Macron Says Reforming France Like a Journey Through Death Valley
(Bloomberg) -- President Emmanuel Macron said reforming France is like trying to get through the valley of death -- the only way to succeed is to keep moving forward.
“When we pass reforms we have to go through death valley,” the French leader said in a conference in Paris on Monday. “It’s while we were in this death valley that we were attacked,” he said, a reference to the Yellow-Vest protest movement that has roiled his administration with social unrest since December.
The French president already changed labor laws, the wealth tax and the transport system since taking office two years ago. Next up he aims to tackle unemployment benefits and the public pension systems in a move that’s been called the mother-of-all reforms in France.

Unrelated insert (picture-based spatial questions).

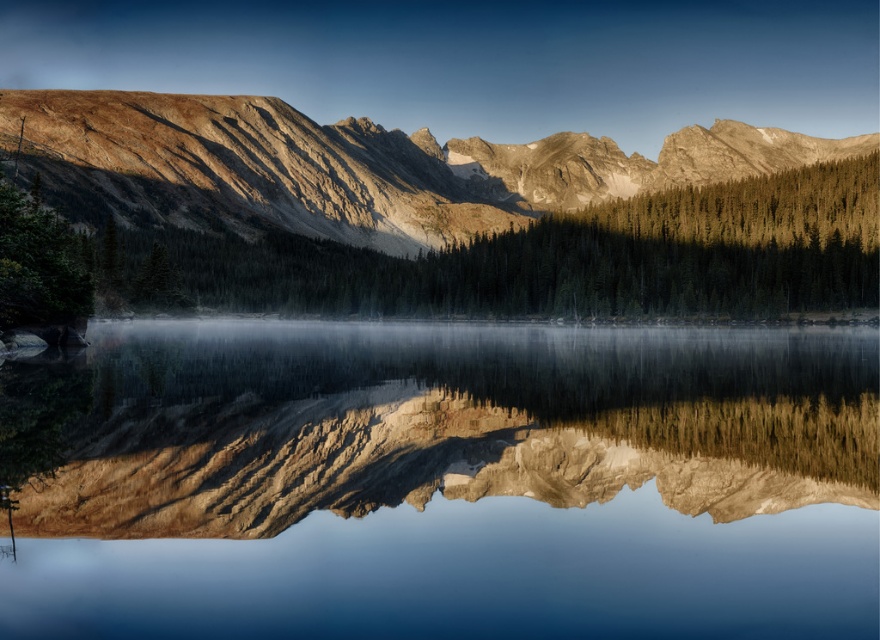
Question: Is smooth reflective water at center positioned behind green matte trees at upper center?

Choices:
 (A) no
 (B) yes

Answer: (A)

Question: Where is rugged stone mountain range at upper center located in relation to green matte trees at upper center in the image?

Choices:
 (A) right
 (B) left

Answer: (A)

Question: Is rugged stone mountain range at upper center below green matte trees at upper center?

Choices:
 (A) no
 (B) yes

Answer: (A)

Question: Estimate the real-world distances between objects in this image. Which object is farther from the green matte trees at upper center?

Choices:
 (A) rugged stone mountain range at upper center
 (B) smooth reflective water at center

Answer: (A)

Question: Considering the real-world distances, which object is farthest from the rugged stone mountain range at upper center?

Choices:
 (A) green matte trees at upper center
 (B) smooth reflective water at center

Answer: (B)

Question: Among these objects, which one is nearest to the camera?

Choices:
 (A) green matte trees at upper center
 (B) rugged stone mountain range at upper center

Answer: (A)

The 41-year-old promised bankers sitting at a table in the Elysee Palace that part two of his reforms would be even more far-reaching, with extra flexibility rules for the labor market and more “incentives” for people to get back to work. The pensions systems in France, he said must become more “transparent” and said he was eyeing the Scandinavian model as a team is rounding up talks to draft the reform.
“We tried something innovative in the political field so we got an innovative social crisis,” he told the group of bankers.
“We probably had an unbalanced mix of reforms” during the first phase, Macron said, but he promised more balance and more work to explain his plans to voters going forward.